What to do:
Search the records for the string "down", then copy each line where it appears.

─── Provided records

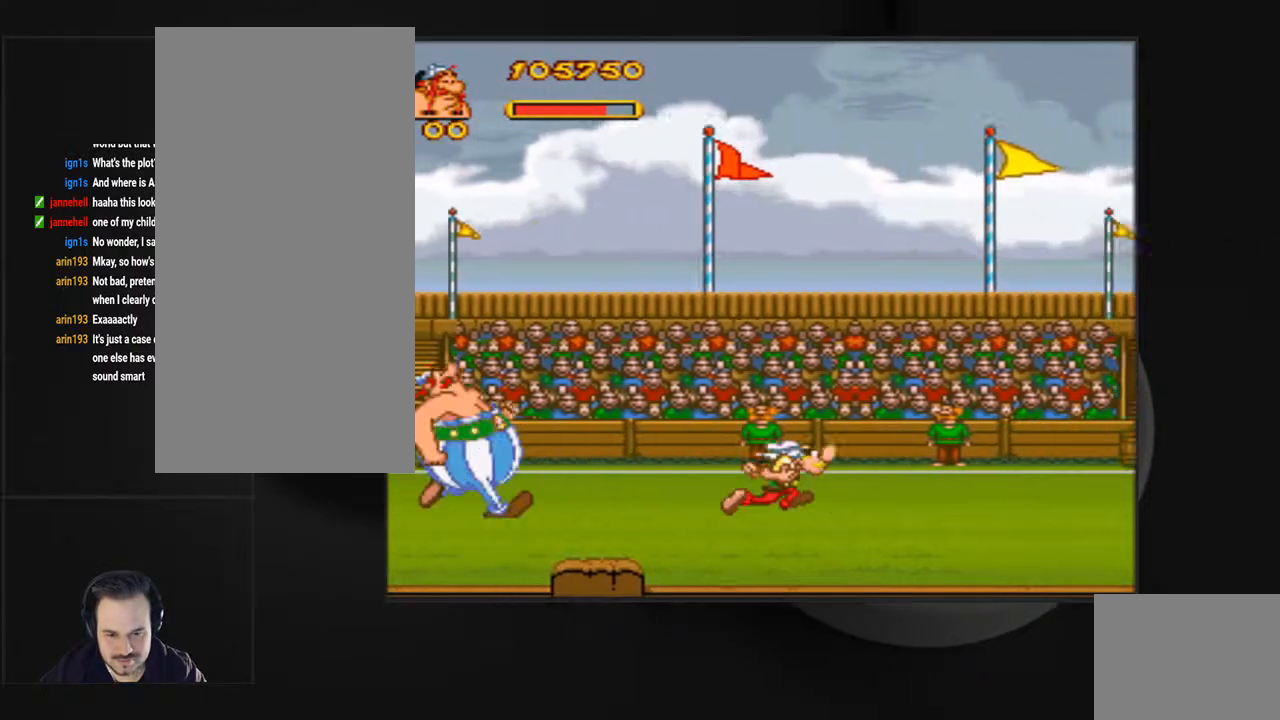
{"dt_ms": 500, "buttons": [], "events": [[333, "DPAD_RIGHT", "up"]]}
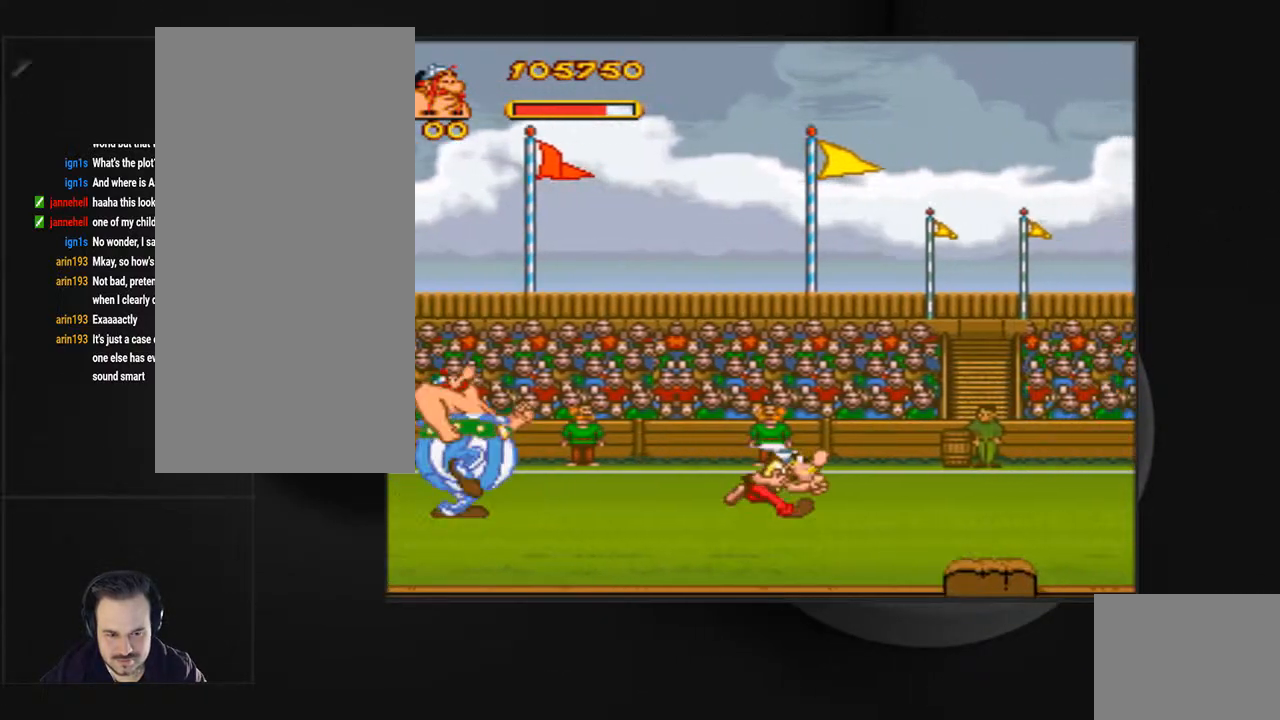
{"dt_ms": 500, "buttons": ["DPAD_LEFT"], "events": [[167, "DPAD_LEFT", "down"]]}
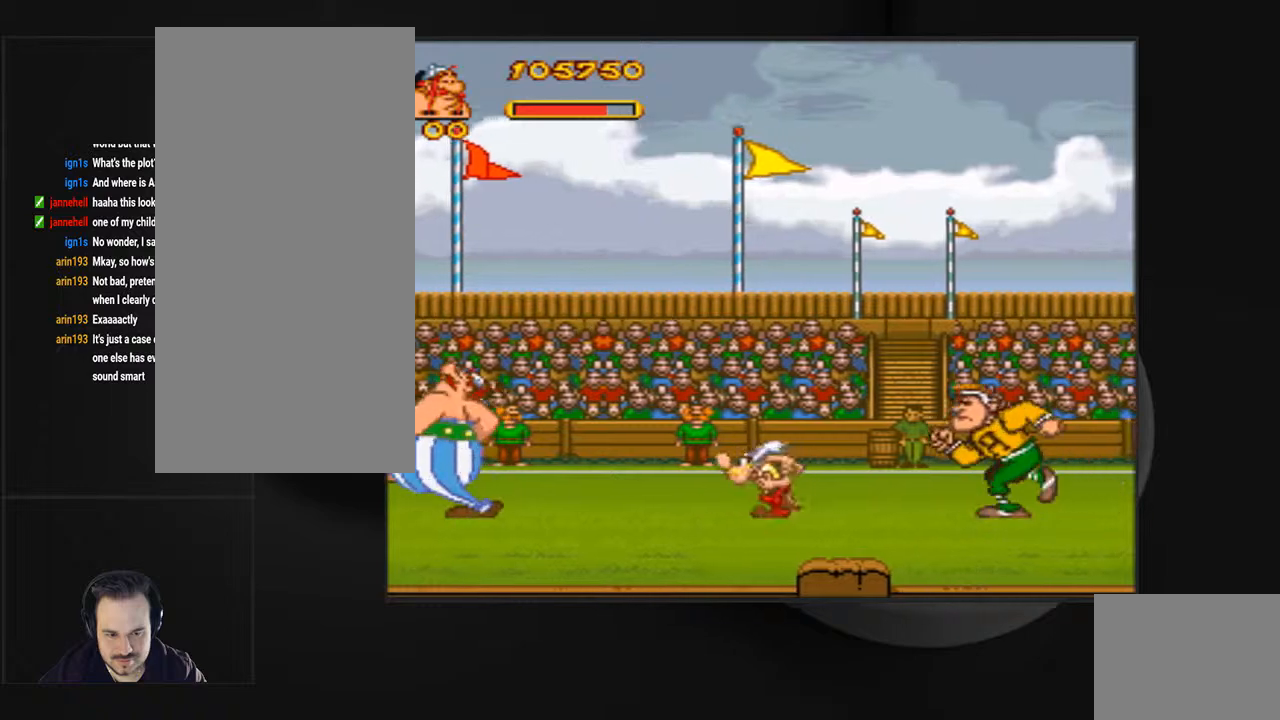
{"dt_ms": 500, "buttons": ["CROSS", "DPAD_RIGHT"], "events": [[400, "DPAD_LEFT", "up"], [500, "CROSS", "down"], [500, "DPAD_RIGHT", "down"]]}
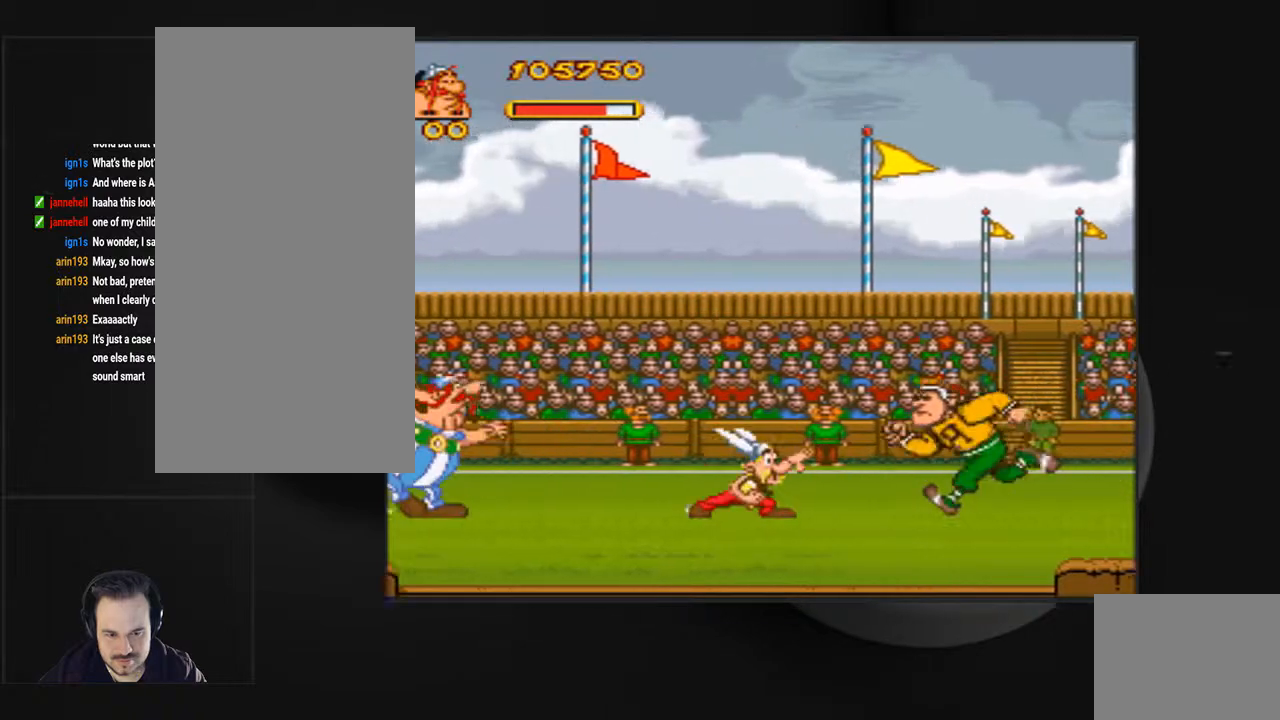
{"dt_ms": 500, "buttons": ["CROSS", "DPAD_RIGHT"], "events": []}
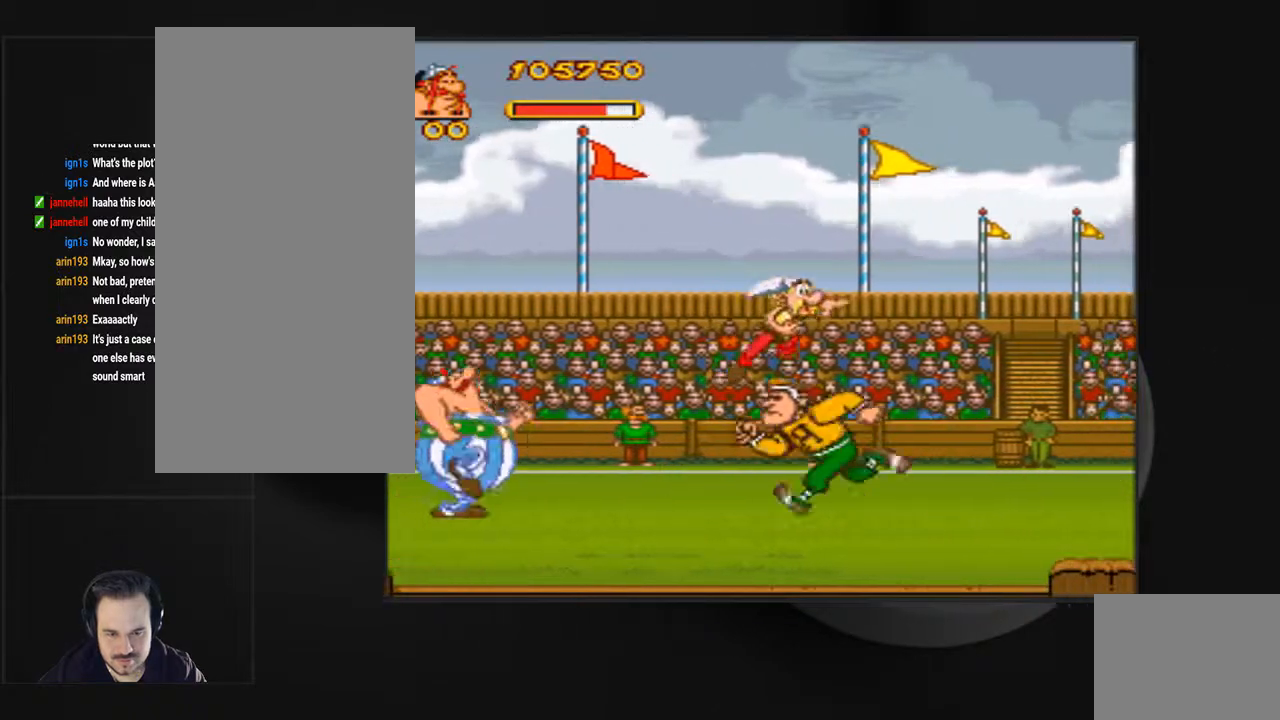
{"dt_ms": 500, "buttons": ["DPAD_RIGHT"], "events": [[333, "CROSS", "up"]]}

──────

Exercise answer:
{"dt_ms": 500, "buttons": ["DPAD_LEFT"], "events": [[167, "DPAD_LEFT", "down"]]}
{"dt_ms": 500, "buttons": ["CROSS", "DPAD_RIGHT"], "events": [[400, "DPAD_LEFT", "up"], [500, "CROSS", "down"], [500, "DPAD_RIGHT", "down"]]}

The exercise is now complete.